Ever I am called by those dead and dying. Ever I come to them and despite myself I take their essence from the husk of their body to be delivered into what I can’t describe. Whatever the afterlife affords them I suppose, though having never been granted the same passage, I can only guess. Several thousand years and I still hesitate each time. It isn’t as though I expect I can resist. I tested that hope fully in the first two centuries.
No, it is just an inherent loathing of taking the life of anyone that keeps me fighting. That or it is just habit and I tell myself I still care to make myself feel better. It’s admittedly difficult to stay sane and have anything resembling empathy left after so long. Most days I admit I feel nothing but apathy as I am drawn along to do my task.
You’ll be interested to know that this time is different. Ever have I resisted and ever have I been compelled. I hesitate at the door now and am not compelled forward. Whoever is there is dying, I feel that. They are hanging on by so very little, yet I am presented with a choice for the first time ever since I myself died. And the funny thing; I choose to enter.
I finally get to decide and I just go about business as usual. Not really. Honestly I just wonder at what must be happening that I would have a choice at all. The woman sitting there is well aged, but isn’t showing any signs of severe pain or illness. Nothing is happening to cause a sudden death. Curious, I feel the need to move closer and that is when it happens.
No, not sudden death. She looks at me. Not in my direction, at me. She stares strait at me in a way no other being has done since the day I died and acknowledges that I exist at all. It’s a surreal feeling after so long as nothing but a shadow among flames. Wonder further still as I am spoken to!
“I’ve been expecting you for some time.” The woman had a pleasant smile as she spoke.
“How can you see me?”
“I saw you once before, when my husband died. Only for a moment, but I knew you for what you were.”
“I don’t understand.”
“Neither do I, at least not that part of it. You are death and I have been waiting for you. It’s enough that we both understand our roles.”
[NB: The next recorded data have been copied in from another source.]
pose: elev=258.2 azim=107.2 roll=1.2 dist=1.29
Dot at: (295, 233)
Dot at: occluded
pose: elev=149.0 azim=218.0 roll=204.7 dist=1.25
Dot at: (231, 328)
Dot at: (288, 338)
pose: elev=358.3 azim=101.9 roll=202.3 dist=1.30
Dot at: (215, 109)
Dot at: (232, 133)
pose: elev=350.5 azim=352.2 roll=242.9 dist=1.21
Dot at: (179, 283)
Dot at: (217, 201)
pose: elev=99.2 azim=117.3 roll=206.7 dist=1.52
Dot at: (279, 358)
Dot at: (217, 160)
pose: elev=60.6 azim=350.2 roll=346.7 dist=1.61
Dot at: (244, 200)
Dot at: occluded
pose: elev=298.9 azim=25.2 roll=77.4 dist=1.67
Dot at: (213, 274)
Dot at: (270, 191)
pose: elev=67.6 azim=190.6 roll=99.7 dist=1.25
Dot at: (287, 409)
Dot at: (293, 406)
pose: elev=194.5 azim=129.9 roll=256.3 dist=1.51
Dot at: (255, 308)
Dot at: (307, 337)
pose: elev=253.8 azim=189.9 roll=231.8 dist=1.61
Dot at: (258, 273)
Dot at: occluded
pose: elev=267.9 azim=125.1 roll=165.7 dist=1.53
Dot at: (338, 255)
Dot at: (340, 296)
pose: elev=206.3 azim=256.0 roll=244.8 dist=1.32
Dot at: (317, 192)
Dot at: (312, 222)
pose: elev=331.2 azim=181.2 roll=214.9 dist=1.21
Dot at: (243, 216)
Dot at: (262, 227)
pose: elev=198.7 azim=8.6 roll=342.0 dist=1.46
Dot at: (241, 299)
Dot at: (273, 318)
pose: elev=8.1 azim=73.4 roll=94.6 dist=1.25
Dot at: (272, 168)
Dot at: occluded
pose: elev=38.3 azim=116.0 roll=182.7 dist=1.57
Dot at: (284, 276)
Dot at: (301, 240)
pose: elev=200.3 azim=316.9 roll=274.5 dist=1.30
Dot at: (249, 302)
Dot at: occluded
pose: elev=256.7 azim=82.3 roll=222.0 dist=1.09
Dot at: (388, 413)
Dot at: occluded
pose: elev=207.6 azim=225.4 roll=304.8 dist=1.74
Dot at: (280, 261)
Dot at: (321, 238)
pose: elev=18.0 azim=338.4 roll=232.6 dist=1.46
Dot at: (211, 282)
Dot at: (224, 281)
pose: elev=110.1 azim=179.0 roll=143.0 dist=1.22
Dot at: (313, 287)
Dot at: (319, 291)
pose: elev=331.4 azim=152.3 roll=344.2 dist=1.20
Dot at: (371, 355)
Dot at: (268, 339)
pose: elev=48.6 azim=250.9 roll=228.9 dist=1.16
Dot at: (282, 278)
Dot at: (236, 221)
“I’ve hardly been alive for years now really. I suppose I just finally reached the tipping point between being barely alive and actually dying. I’m honestly glad you came before I was too ill to talk or the pain got more severe.”
I have a million questions and even more thoughts, but what do you say to the first person you talk to in thousands of years?
“Thank you.” She offered and sat waiting.
“You are thanking me for taking your soul?”
“Yes. You’re here to ease my suffering and ensure I get to see my husband again. I’ve made my peace in this world. I am ready for the next.”
She was ready to die. Rare enough, but that she could interact. The last thing I wanted to do was see her dead. I wasn’t being compelled, so I simply stood.
“Please,” She opened her eyes again. “I would rather it go quickly. I’m sure you have others to attend to as well.”
I did, but through forces I never really understood, I could get to each without delay even when there should have been overlap. People were dying constantly after all. Right now, in this moment, I could finally talk to someone. I would have as much time as I wanted until she was ill enough for the unseen force to fully compel me. I could be something other than alone for however long there was and that was more precious than anything else.
“Your time left is,” I hesitate at how to say this so that I can have some hope of a lengthy conversation. “Complicated. You aren’t yet dead.”
“I’ve always presumed I wouldn’t be until you came to finish the task.”
“True, but I mean you have more time.”
“Then why are you here?”
“The irony of fate. Can we talk?”
“I should say we already are.”
She smiled and I couldn’t help but smile broadly in return. For once not the passing gesture dulled by the sense of looming duty. When I smiled now it was full of more life than any dead man should be able to muster. Live might not be the right word for it, but I planned to live every moment of this experience. It was good to smile again.